12. Bölüm

12. Bölüm

Gizliyazar_1907
ay.gece

♠️♠️♠️ HAİN

 

Adam koşarak çıktığı eve yürüyerek geri girmişti ama keşke girmeseydi.

Bilemezdi ki karısını kanlar içinde bir ceset olarak göreceğini.

Arkasından vurulan birşey ile bayıldığını hatırlıyordu.

 

Sonrasında ise bir mağara da açmıştı gözünü. Karşısında çırılçıplak bedeni ile kızı cansız bir şekilde yatıyordu.

Ondan tarafa bakmadan gözlerini kaçırdı ve hıçkıra hıçkıra aglamyaa başladı. Kadim dostu ona ihanet etmişti.

 

" hayır! Allah belanızı versin hayır !" Diyerek ağlıyordu.

Öbür odadan çıktı şerefsiz.

" dedik madem o bize Dilsizi getirmiyor, bizde Dilsizi, üstünü kaçırdım gel bul emri ile getiririz. Nasıl fikir ama " dedi pis kahkahası eşliğinde.

" sen nasıl bir pisliksin Allahın-" derken kafasına yediği kurşun ile oracıkta can verdi.

" kimse benim hüküm sürdüğüm yerde o şeyin adını anamaz!" Dedi ve geri giriş odaya.

Berzan iti Fısıltı timini şaşırtarak bir sürü mağara adresi verecek ve her mağarada bir şehit vererek Dilsizi ayaklarına tek başına getirtecekti.

 

Plânları buydu...

 

♠️♠️♠️

 

Tomris hızla harekat merkezinden çıktı ve helikoptere bindi.

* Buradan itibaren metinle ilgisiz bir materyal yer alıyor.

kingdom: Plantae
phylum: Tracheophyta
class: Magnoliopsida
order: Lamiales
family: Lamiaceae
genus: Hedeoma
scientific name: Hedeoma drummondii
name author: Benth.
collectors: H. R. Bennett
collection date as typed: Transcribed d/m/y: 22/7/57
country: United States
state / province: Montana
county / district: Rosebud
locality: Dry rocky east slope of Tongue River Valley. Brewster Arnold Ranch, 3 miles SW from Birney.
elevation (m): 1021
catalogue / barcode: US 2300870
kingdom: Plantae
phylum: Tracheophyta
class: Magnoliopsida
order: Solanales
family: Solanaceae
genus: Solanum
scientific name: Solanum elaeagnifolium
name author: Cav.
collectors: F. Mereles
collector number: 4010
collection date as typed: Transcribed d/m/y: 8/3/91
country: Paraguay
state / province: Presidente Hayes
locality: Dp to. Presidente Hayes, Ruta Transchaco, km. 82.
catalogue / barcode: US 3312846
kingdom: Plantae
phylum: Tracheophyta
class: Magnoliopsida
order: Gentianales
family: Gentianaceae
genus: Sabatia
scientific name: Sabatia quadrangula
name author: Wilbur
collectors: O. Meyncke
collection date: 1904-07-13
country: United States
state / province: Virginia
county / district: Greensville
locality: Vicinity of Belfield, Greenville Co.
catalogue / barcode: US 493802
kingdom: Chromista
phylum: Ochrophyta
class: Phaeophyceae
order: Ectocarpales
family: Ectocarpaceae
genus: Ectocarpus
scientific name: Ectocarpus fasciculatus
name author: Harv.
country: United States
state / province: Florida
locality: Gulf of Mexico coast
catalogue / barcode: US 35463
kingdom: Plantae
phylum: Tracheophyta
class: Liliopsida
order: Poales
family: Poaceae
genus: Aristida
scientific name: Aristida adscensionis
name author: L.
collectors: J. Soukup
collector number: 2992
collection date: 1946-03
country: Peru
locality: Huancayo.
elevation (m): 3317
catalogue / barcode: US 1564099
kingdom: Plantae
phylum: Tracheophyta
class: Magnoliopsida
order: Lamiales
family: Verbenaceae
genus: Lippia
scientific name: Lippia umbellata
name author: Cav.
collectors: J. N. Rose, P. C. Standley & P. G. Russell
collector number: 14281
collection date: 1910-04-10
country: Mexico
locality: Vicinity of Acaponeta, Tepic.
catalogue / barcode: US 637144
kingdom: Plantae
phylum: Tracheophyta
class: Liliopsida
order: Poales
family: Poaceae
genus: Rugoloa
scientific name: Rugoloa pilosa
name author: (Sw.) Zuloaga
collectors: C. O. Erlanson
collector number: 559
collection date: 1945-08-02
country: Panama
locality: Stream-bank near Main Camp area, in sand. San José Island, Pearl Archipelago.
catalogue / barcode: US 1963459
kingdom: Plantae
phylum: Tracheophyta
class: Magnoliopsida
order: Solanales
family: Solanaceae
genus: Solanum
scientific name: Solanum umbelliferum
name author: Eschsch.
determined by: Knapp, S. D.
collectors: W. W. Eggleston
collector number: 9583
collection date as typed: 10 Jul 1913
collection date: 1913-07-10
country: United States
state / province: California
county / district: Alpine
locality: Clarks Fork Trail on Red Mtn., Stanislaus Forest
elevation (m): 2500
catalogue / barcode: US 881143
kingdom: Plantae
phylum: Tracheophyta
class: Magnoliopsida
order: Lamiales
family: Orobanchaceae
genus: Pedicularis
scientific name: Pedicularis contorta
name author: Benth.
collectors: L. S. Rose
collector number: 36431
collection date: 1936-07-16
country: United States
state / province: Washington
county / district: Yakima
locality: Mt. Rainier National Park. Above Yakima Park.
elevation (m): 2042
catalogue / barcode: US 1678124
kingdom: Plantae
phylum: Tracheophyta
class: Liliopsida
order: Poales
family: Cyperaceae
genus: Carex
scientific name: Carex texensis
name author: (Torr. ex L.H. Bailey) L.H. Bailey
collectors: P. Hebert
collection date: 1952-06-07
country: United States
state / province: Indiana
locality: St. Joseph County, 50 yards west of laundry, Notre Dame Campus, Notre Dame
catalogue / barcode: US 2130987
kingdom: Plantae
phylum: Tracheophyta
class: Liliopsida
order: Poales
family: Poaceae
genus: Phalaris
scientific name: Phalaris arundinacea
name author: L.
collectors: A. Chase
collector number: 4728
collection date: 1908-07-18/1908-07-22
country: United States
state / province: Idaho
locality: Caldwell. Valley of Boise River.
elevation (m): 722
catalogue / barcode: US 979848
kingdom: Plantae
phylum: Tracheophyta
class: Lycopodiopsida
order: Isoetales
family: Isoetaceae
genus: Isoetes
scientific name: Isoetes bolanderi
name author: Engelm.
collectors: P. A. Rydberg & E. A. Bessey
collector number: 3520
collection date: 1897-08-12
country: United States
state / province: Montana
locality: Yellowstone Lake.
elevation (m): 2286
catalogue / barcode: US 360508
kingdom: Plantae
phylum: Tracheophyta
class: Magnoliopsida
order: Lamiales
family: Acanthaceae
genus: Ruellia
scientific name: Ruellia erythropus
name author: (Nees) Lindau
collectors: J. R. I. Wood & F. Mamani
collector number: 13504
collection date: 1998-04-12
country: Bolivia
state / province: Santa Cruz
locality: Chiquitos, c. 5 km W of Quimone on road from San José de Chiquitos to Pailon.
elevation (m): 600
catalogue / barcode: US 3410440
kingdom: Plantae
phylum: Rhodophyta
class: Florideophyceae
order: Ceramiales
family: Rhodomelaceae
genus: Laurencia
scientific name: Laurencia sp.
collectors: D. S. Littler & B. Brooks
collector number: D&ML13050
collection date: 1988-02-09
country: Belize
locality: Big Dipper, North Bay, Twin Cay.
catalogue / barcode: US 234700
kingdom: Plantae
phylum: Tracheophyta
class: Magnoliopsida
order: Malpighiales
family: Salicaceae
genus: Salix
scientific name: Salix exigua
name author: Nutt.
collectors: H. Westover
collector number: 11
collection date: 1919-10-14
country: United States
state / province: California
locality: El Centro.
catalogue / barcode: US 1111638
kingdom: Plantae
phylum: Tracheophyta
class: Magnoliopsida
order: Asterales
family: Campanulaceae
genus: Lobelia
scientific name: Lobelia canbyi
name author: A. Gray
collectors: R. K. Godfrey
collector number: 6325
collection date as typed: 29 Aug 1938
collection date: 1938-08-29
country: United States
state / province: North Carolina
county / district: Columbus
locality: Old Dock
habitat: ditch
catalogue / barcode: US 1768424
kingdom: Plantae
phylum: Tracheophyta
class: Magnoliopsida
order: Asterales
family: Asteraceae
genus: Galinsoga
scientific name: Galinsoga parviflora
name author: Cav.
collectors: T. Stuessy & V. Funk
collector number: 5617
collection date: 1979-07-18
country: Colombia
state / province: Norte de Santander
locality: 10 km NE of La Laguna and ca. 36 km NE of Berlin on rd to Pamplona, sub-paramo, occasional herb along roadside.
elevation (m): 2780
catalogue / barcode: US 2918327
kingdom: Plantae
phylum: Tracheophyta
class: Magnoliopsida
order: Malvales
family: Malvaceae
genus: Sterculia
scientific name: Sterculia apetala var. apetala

Bu görevi tek başına üstlendiği çünkü Berzanın yaptığı planı çözmüştü.

 

Timinin haberi yoktu o yüzden bu işi hızlıca bitirip haini ve Berzanı almayı planlıyordu. Helikopter onu istenilen mesafenin 2 km gerisinde bıraktı ve karargâha geri döndü.

 

Tomris sessiz hir şekilde yürürken, aslında bu 8 ayda sessizliğe ve yalnızlığa alışmış olduğunu gördü ama sanki timi olsa daha iyi olurdu...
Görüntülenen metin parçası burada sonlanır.